_WORK REQUIRED_
Every line with the string "werden" in it belongs in your answer, so copy them all from the data.

(Stored data entries)
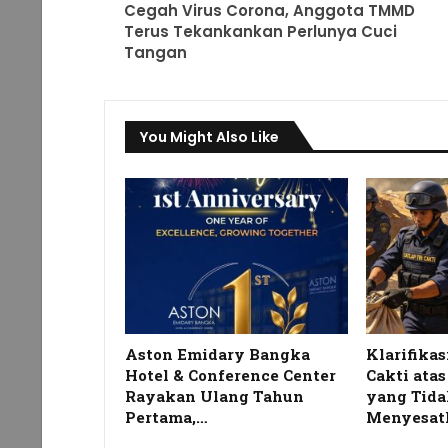
Cegah Virus Corona, Anggota TMMD
Terus Tekankankan Perlunya Cuci
Tangan
You Might Also Like
Aston Emidary Bangka
Klarifikas
Hotel & Conference Center
Cakti ata
Rayakan Ulang Tahun
yang Tida
Pertama,…
Menyesat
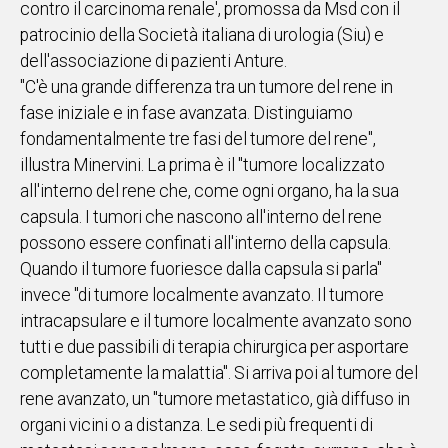
contro il carcinoma renale', promossa da Msd con il
patrocinio della Società italiana di urologia (Siu) e
Social
dell'associazione di pazienti Anture.
"C'è una grande differenza tra un tumore del rene in
fase iniziale e in fase avanzata. Distinguiamo
fondamentalmente tre fasi del tumore del rene",
illustra Minervini. La prima è il "tumore localizzato
all'interno del rene che, come ogni organo, ha la sua
capsula. I tumori che nascono all'interno del rene
possono essere confinati all'interno della capsula.
Quando il tumore fuoriesce dalla capsula si parla"
invece "di tumore localmente avanzato. Il tumore
intracapsulare e il tumore localmente avanzato sono
tutti e due passibili di terapia chirurgica per asportare
completamente la malattia". Si arriva poi al tumore del
rene avanzato, un "tumore metastatico, già diffuso in
organi vicini o a distanza. Le sedi più frequenti di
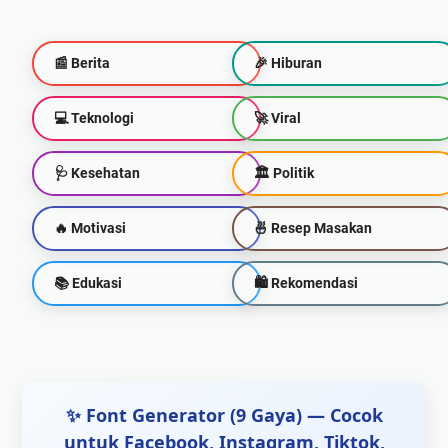
📰 Berita
🎉 Hiburan
💻 Teknologi
🚀 Viral
🩺 Kesehatan
🏛️ Politik
🔥 Motivasi
🍜 Resep Masakan
📚 Edukasi
🛍 Rekomendasi
✨ Font Generator (9 Gaya) — Cocok
untuk Facebook, Instagram, Tiktok,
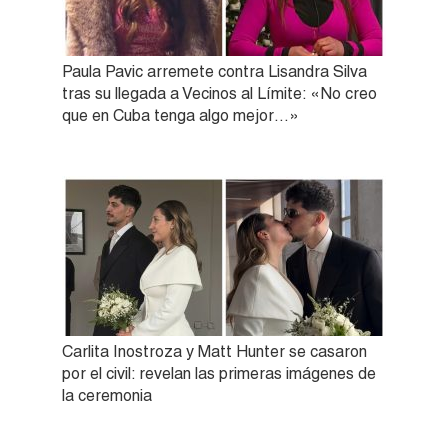
Paula Pavic arremete contra Lisandra Silva
tras su llegada a Vecinos al Límite: «No creo
que en Cuba tenga algo mejor…»
Carlita Inostroza y Matt Hunter se casaron
por el civil: revelan las primeras imágenes de
la ceremonia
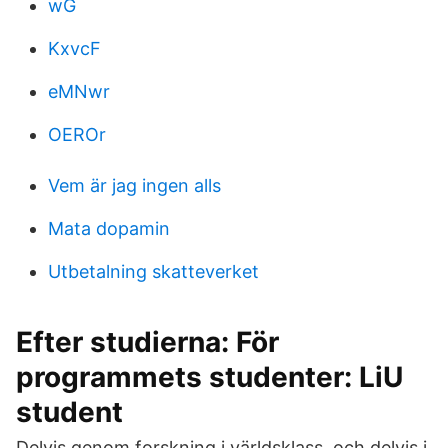
wG
KxvcF
eMNwr
OEROr
Vem är jag ingen alls
Mata dopamin
Utbetalning skatteverket
Efter studierna: För
programmets studenter: LiU
student
Delvis genom forskning i världsklass, och delvis i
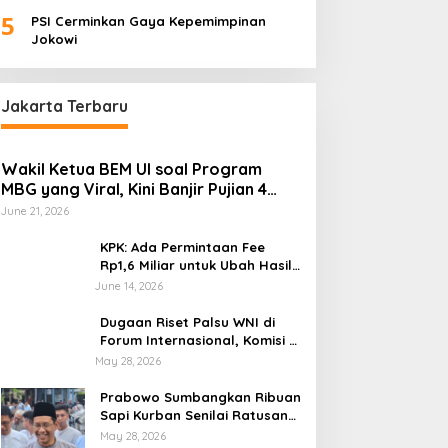
Palembang “Melas”
5
PSI Cerminkan Gaya Kepemimpinan
Jokowi
Jakarta Terbaru
Wakil Ketua BEM UI soal Program
MBG yang Viral, Kini Banjir Pujian 4
Poin Kritik Fatimah Azzahra
June 21, 2026
KPK: Ada Permintaan Fee
Rp1,6 Miliar untuk Ubah Hasil
Audit di Muara Enim di OTT
June 14, 2026
BPK
Dugaan Riset Palsu WNI di
Forum Internasional, Komisi X
DPR Desak Investigasi dan
May 28, 2026
Penegakan Sanksi Etik
Prabowo Sumbangkan Ribuan
Sapi Kurban Senilai Ratusan
Miliar Rupiah, Begini
May 28, 2026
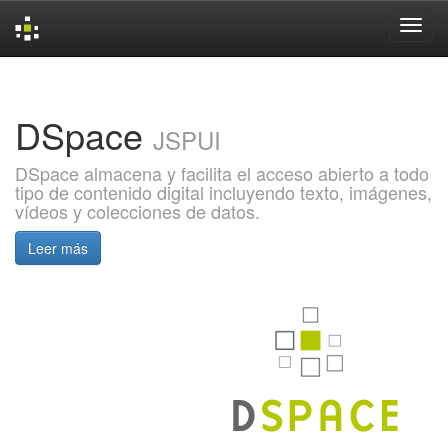
Skip
navigation
DSpace
JSPUI
DSpace almacena y facilita el acceso abierto a todo
tipo de contenido digital incluyendo texto, imágenes,
vídeos y colecciones de datos.
Leer más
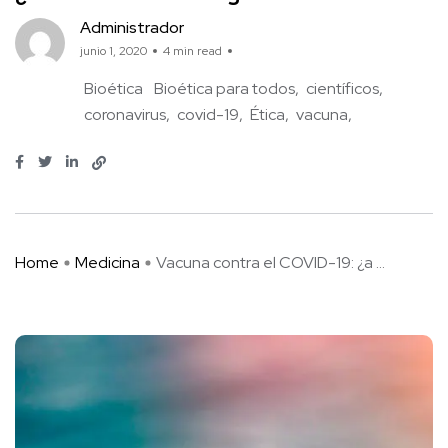
Administrador
junio 1, 2020
4 min read
Bioética
Bioética para todos
científicos
coronavirus
covid-19
Ética
vacuna
Home
Medicina
Vacuna contra el COVID-19: ¿a ...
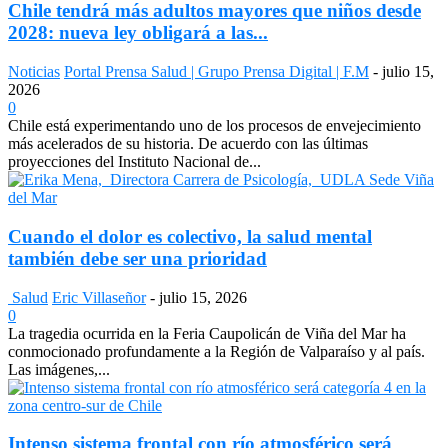
Chile tendrá más adultos mayores que niños desde
2028: nueva ley obligará a las...
Noticias
Portal Prensa Salud | Grupo Prensa Digital | F.M
-
julio 15,
2026
0
Chile está experimentando uno de los procesos de envejecimiento
más acelerados de su historia. De acuerdo con las últimas
proyecciones del Instituto Nacional de...
Cuando el dolor es colectivo, la salud mental
también debe ser una prioridad
Salud
Eric Villaseñor
-
julio 15, 2026
0
La tragedia ocurrida en la Feria Caupolicán de Viña del Mar ha
conmocionado profundamente a la Región de Valparaíso y al país.
Las imágenes,...
Intenso sistema frontal con río atmosférico será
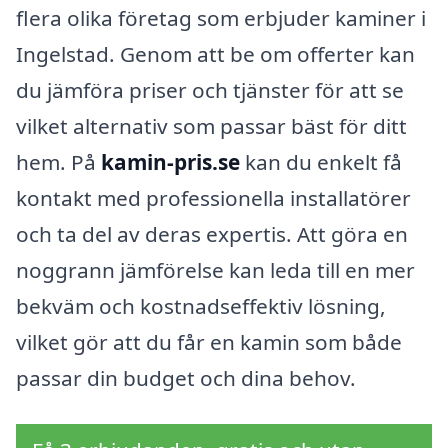
flera olika företag som erbjuder kaminer i
Ingelstad. Genom att be om offerter kan
du jämföra priser och tjänster för att se
vilket alternativ som passar bäst för ditt
hem. På
kamin-pris.se
kan du enkelt få
kontakt med professionella installatörer
och ta del av deras expertis. Att göra en
noggrann jämförelse kan leda till en mer
bekväm och kostnadseffektiv lösning,
vilket gör att du får en kamin som både
passar din budget och dina behov.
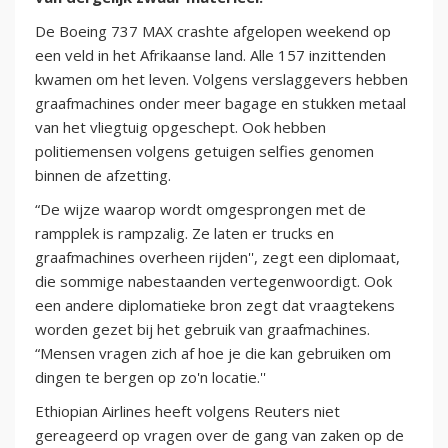
De Boeing 737 MAX crashte afgelopen weekend op
een veld in het Afrikaanse land. Alle 157 inzittenden
kwamen om het leven. Volgens verslaggevers hebben
graafmachines onder meer bagage en stukken metaal
van het vliegtuig opgeschept. Ook hebben
politiemensen volgens getuigen selfies genomen
binnen de afzetting.
“De wijze waarop wordt omgesprongen met de
rampplek is rampzalig. Ze laten er trucks en
graafmachines overheen rijden'', zegt een diplomaat,
die sommige nabestaanden vertegenwoordigt. Ook
een andere diplomatieke bron zegt dat vraagtekens
worden gezet bij het gebruik van graafmachines.
“Mensen vragen zich af hoe je die kan gebruiken om
dingen te bergen op zo'n locatie.''
Ethiopian Airlines heeft volgens Reuters niet
gereageerd op vragen over de gang van zaken op de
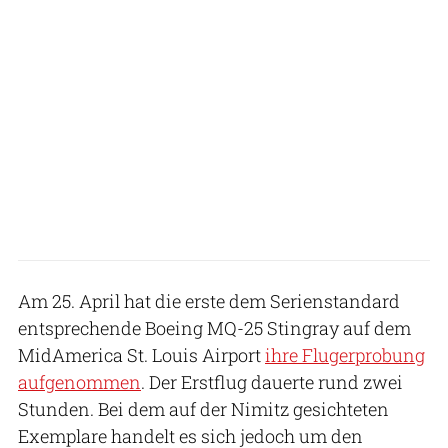
Am 25. April hat die erste dem Serienstandard
entsprechende Boeing MQ-25 Stingray auf dem
MidAmerica St. Louis Airport
ihre Flugerprobung
aufgenommen
. Der Erstflug dauerte rund zwei
Stunden. Bei dem auf der Nimitz gesichteten
Exemplare handelt es sich jedoch um den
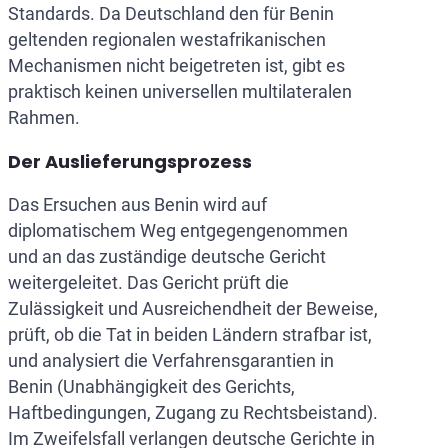
Standards. Da Deutschland den für Benin
geltenden regionalen westafrikanischen
Mechanismen nicht beigetreten ist, gibt es
praktisch keinen universellen multilateralen
Rahmen.
Der Auslieferungsprozess
Das Ersuchen aus Benin wird auf
diplomatischem Weg entgegengenommen
und an das zuständige deutsche Gericht
weitergeleitet. Das Gericht prüft die
Zulässigkeit und Ausreichendheit der Beweise,
prüft, ob die Tat in beiden Ländern strafbar ist,
und analysiert die Verfahrensgarantien in
Benin (Unabhängigkeit des Gerichts,
Haftbedingungen, Zugang zu Rechtsbeistand).
Im Zweifelsfall verlangen deutsche Gerichte in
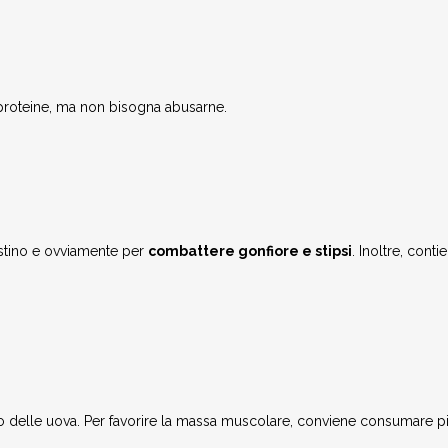
i proteine, ma non bisogna abusarne.
testino e ovviamente per
combattere gonfiore e stipsi
. Inoltre, conti
 delle uova. Per favorire la massa muscolare, conviene consumare pic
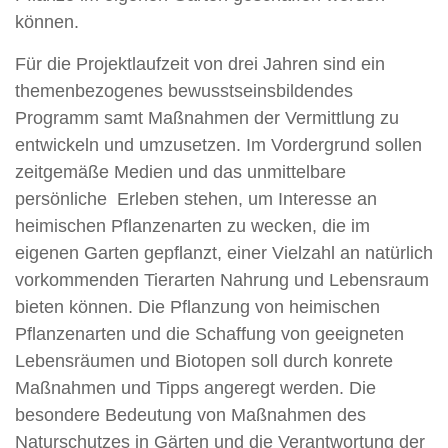
können.
Für die Projektlaufzeit von drei Jahren sind ein
themenbezogenes bewusstseinsbildendes
Programm samt Maßnahmen der Vermittlung zu
entwickeln und umzusetzen. Im Vordergrund sollen
zeitgemäße Medien und das unmittelbare
persönliche Erleben stehen, um Interesse an
heimischen Pflanzenarten zu wecken, die im
eigenen Garten gepflanzt, einer Vielzahl an natürlich
vorkommenden Tierarten Nahrung und Lebensraum
bieten können. Die Pflanzung von heimischen
Pflanzenarten und die Schaffung von geeigneten
Lebensräumen und Biotopen soll durch konrete
Maßnahmen und Tipps angeregt werden. Die
besondere Bedeutung von Maßnahmen des
Naturschutzes in Gärten und die Verantwortung der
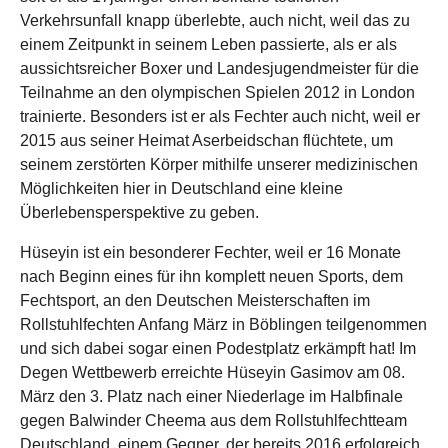
Verkehrsunfall knapp überlebte, auch nicht, weil das zu
einem Zeitpunkt in seinem Leben passierte, als er als
aussichtsreicher Boxer und Landesjugendmeister für die
Teilnahme an den olympischen Spielen 2012 in London
trainierte. Besonders ist er als Fechter auch nicht, weil er
2015 aus seiner Heimat Aserbeidschan flüchtete, um
seinem zerstörten Körper mithilfe unserer medizinischen
Möglichkeiten hier in Deutschland eine kleine
Überlebensperspektive zu geben.
Hüseyin ist ein besonderer Fechter, weil er 16 Monate
nach Beginn eines für ihn komplett neuen Sports, dem
Fechtsport, an den Deutschen Meisterschaften im
Rollstuhlfechten Anfang März in Böblingen teilgenommen
und sich dabei sogar einen Podestplatz erkämpft hat! Im
Degen Wettbewerb erreichte Hüseyin Gasimov am 08.
März den 3. Platz nach einer Niederlage im Halbfinale
gegen Balwinder Cheema aus dem Rollstuhlfechtteam
Deutschland, einem Gegner, der bereits 2016 erfolgreich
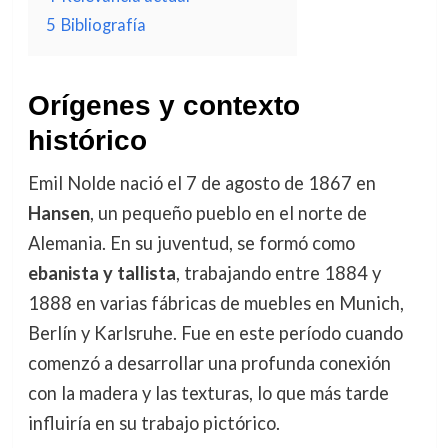
5
Bibliografía
Orígenes y contexto
histórico
Emil Nolde nació el 7 de agosto de 1867 en
Hansen
, un pequeño pueblo en el norte de
Alemania. En su juventud, se formó como
ebanista y tallista
, trabajando entre 1884 y
1888 en varias fábricas de muebles en Munich,
Berlín y Karlsruhe. Fue en este período cuando
comenzó a desarrollar una profunda conexión
con la madera y las texturas, lo que más tarde
influiría en su trabajo pictórico.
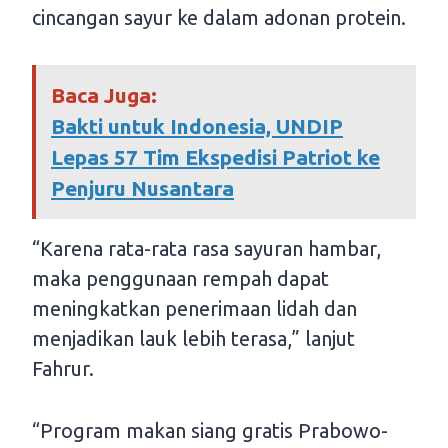
cincangan sayur ke dalam adonan protein.
Baca Juga:
Bakti untuk Indonesia, UNDIP
Lepas 57 Tim Ekspedisi Patriot ke
Penjuru Nusantara
“Karena rata-rata rasa sayuran hambar,
maka penggunaan rempah dapat
meningkatkan penerimaan lidah dan
menjadikan lauk lebih terasa,” lanjut
Fahrur.
“Program makan siang gratis Prabowo-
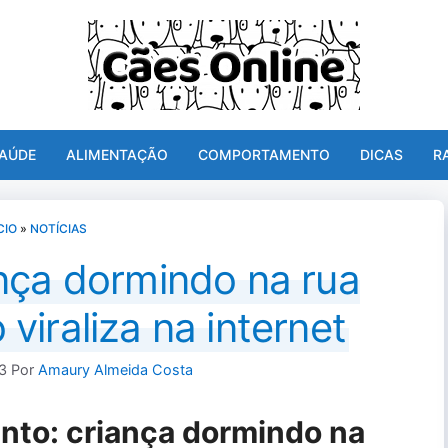
AÚDE
ALIMENTAÇÃO
COMPORTAMENTO
DICAS
R
CIO
»
NOTÍCIAS
nça dormindo na rua
viraliza na internet
3
Por
Amaury Almeida Costa
to: criança dormindo na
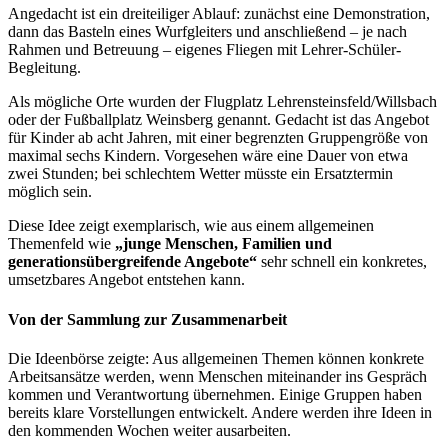
Angedacht ist ein dreiteiliger Ablauf: zunächst eine Demonstration,
dann das Basteln eines Wurfgleiters und anschließend – je nach
Rahmen und Betreuung – eigenes Fliegen mit Lehrer-Schüler-
Begleitung.
Als mögliche Orte wurden der Flugplatz Lehrensteinsfeld/Willsbach
oder der Fußballplatz Weinsberg genannt. Gedacht ist das Angebot
für Kinder ab acht Jahren, mit einer begrenzten Gruppengröße von
maximal sechs Kindern. Vorgesehen wäre eine Dauer von etwa
zwei Stunden; bei schlechtem Wetter müsste ein Ersatztermin
möglich sein.
Diese Idee zeigt exemplarisch, wie aus einem allgemeinen
Themenfeld wie
„junge Menschen, Familien und
generationsübergreifende Angebote“
sehr schnell ein konkretes,
umsetzbares Angebot entstehen kann.
Von der Sammlung zur Zusammenarbeit
Die Ideenbörse zeigte: Aus allgemeinen Themen können konkrete
Arbeitsansätze werden, wenn Menschen miteinander ins Gespräch
kommen und Verantwortung übernehmen. Einige Gruppen haben
bereits klare Vorstellungen entwickelt. Andere werden ihre Ideen in
den kommenden Wochen weiter ausarbeiten.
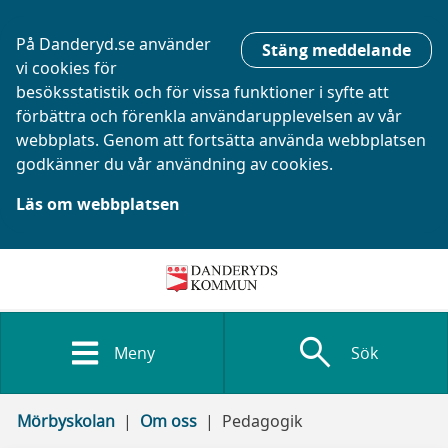
På Danderyd.se använder
Stäng meddelande
vi cookies för
besöksstatistik och för vissa funktioner i syfte att
förbättra och förenkla användarupplevelsen av vår
webbplats. Genom att fortsätta använda webbplatsen
godkänner du vår användning av cookies.
Läs om webbplatsen
search
Meny
Sök
Mörbyskolan
Om oss
Pedagogik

_ANSWER AREA_
Maßnahmen und Tipps angeregt werden. Die
Arbeitsansätze werden, wenn Menschen miteinander ins Gespräch
bereits klare Vorstellungen entwickelt. Andere werden ihre Ideen in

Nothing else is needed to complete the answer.